### Prompt
Update the lines starting at the line that contains "name author: Lam." and ending at the line that contains "collector number: AZ040-0266" by replacing "locality" with "site" and changing nothing else. Return only those lines.

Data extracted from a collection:
>>

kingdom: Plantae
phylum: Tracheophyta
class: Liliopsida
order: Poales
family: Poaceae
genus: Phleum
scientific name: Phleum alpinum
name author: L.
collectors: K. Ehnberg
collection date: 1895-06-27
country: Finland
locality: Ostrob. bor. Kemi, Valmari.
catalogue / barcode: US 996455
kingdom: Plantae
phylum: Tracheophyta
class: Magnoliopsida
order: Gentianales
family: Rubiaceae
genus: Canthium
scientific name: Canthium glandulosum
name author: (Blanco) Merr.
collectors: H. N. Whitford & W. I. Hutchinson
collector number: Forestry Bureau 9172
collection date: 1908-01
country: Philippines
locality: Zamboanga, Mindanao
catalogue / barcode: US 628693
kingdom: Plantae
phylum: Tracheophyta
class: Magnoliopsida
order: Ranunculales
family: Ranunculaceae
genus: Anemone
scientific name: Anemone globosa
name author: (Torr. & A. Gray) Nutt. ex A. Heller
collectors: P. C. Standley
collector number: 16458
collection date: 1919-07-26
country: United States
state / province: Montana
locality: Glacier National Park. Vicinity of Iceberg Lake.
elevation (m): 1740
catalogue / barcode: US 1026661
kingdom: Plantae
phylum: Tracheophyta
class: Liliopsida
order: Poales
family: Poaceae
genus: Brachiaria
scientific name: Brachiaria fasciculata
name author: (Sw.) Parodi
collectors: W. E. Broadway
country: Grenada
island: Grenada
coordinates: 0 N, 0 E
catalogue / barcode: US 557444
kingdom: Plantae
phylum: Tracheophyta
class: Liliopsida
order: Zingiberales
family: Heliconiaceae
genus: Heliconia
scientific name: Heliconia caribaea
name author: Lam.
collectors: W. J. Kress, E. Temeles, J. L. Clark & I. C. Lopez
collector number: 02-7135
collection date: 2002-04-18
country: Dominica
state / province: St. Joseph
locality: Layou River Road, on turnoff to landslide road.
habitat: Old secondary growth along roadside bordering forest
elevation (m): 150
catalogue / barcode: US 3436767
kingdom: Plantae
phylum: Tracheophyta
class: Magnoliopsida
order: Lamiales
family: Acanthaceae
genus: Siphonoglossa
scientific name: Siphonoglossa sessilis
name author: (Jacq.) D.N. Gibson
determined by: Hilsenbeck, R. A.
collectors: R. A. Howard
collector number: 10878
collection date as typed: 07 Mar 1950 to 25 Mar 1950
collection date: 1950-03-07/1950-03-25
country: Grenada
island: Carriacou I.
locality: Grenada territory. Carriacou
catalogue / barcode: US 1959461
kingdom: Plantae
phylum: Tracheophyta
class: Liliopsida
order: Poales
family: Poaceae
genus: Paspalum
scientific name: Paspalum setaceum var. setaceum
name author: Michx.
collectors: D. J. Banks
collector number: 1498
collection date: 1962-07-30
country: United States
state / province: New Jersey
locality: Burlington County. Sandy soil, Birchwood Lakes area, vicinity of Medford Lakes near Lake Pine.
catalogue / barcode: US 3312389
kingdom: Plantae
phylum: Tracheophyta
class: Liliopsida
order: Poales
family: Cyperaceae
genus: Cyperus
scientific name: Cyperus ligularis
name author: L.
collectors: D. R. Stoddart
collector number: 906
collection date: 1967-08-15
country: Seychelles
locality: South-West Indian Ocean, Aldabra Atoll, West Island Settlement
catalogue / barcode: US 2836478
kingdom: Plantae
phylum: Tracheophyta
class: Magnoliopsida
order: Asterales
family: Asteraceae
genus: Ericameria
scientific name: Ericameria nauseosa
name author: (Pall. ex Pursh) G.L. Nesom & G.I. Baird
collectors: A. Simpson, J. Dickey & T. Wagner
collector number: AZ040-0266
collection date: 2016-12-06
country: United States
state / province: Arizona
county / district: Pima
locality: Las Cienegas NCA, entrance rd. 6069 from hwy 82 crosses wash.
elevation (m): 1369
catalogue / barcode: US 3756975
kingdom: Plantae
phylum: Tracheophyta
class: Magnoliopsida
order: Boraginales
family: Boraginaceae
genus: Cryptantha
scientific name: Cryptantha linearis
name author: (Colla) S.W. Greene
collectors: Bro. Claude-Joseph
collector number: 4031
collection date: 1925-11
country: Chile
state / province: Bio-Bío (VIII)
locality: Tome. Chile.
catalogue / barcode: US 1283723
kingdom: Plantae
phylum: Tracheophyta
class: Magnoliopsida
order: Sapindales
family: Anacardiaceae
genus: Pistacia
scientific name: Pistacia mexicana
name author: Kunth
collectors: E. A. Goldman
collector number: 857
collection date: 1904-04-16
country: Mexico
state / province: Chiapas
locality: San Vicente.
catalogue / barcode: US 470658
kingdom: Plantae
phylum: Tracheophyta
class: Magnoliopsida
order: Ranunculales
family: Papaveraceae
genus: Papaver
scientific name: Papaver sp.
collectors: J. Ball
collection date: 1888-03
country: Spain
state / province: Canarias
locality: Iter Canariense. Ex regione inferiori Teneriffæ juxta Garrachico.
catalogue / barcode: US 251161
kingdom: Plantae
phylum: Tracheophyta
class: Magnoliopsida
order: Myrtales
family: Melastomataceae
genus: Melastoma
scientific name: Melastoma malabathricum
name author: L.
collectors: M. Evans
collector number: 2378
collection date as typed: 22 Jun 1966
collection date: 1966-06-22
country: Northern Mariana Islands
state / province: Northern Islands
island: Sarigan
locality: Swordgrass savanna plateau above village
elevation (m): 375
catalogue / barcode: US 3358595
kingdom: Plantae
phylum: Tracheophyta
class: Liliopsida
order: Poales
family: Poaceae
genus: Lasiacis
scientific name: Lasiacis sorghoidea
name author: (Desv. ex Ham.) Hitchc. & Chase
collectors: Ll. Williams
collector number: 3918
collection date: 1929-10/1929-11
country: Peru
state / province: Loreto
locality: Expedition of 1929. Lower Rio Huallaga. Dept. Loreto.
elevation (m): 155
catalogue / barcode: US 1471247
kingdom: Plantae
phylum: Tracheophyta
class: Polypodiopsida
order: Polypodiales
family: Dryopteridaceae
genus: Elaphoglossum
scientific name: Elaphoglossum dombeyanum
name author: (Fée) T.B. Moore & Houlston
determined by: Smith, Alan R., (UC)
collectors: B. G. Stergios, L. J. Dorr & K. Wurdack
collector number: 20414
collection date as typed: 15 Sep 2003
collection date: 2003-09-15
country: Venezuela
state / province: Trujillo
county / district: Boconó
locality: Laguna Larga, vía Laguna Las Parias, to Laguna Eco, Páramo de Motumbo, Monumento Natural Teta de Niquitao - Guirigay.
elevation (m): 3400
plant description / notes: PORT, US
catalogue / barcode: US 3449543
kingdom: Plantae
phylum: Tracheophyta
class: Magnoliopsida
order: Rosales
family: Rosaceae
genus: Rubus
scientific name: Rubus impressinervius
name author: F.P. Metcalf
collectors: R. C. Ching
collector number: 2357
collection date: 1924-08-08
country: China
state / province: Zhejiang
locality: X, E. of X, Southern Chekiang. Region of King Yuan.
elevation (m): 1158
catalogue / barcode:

<<

### Answer to the exercise
name author: Lam.
collectors: W. J. Kress, E. Temeles, J. L. Clark & I. C. Lopez
collector number: 02-7135
collection date: 2002-04-18
country: Dominica
state / province: St. Joseph
site: Layou River Road, on turnoff to landslide road.
habitat: Old secondary growth along roadside bordering forest
elevation (m): 150
catalogue / barcode: US 3436767
kingdom: Plantae
phylum: Tracheophyta
class: Magnoliopsida
order: Lamiales
family: Acanthaceae
genus: Siphonoglossa
scientific name: Siphonoglossa sessilis
name author: (Jacq.) D.N. Gibson
determined by: Hilsenbeck, R. A.
collectors: R. A. Howard
collector number: 10878
collection date as typed: 07 Mar 1950 to 25 Mar 1950
collection date: 1950-03-07/1950-03-25
country: Grenada
island: Carriacou I.
site: Grenada territory. Carriacou
catalogue / barcode: US 1959461
kingdom: Plantae
phylum: Tracheophyta
class: Liliopsida
order: Poales
family: Poaceae
genus: Paspalum
scientific name: Paspalum setaceum var. setaceum
name author: Michx.
collectors: D. J. Banks
collector number: 1498
collection date: 1962-07-30
country: United States
state / province: New Jersey
site: Burlington County. Sandy soil, Birchwood Lakes area, vicinity of Medford Lakes near Lake Pine.
catalogue / barcode: US 3312389
kingdom: Plantae
phylum: Tracheophyta
class: Liliopsida
order: Poales
family: Cyperaceae
genus: Cyperus
scientific name: Cyperus ligularis
name author: L.
collectors: D. R. Stoddart
collector number: 906
collection date: 1967-08-15
country: Seychelles
site: South-West Indian Ocean, Aldabra Atoll, West Island Settlement
catalogue / barcode: US 2836478
kingdom: Plantae
phylum: Tracheophyta
class: Magnoliopsida
order: Asterales
family: Asteraceae
genus: Ericameria
scientific name: Ericameria nauseosa
name author: (Pall. ex Pursh) G.L. Nesom & G.I. Baird
collectors: A. Simpson, J. Dickey & T. Wagner
collector number: AZ040-0266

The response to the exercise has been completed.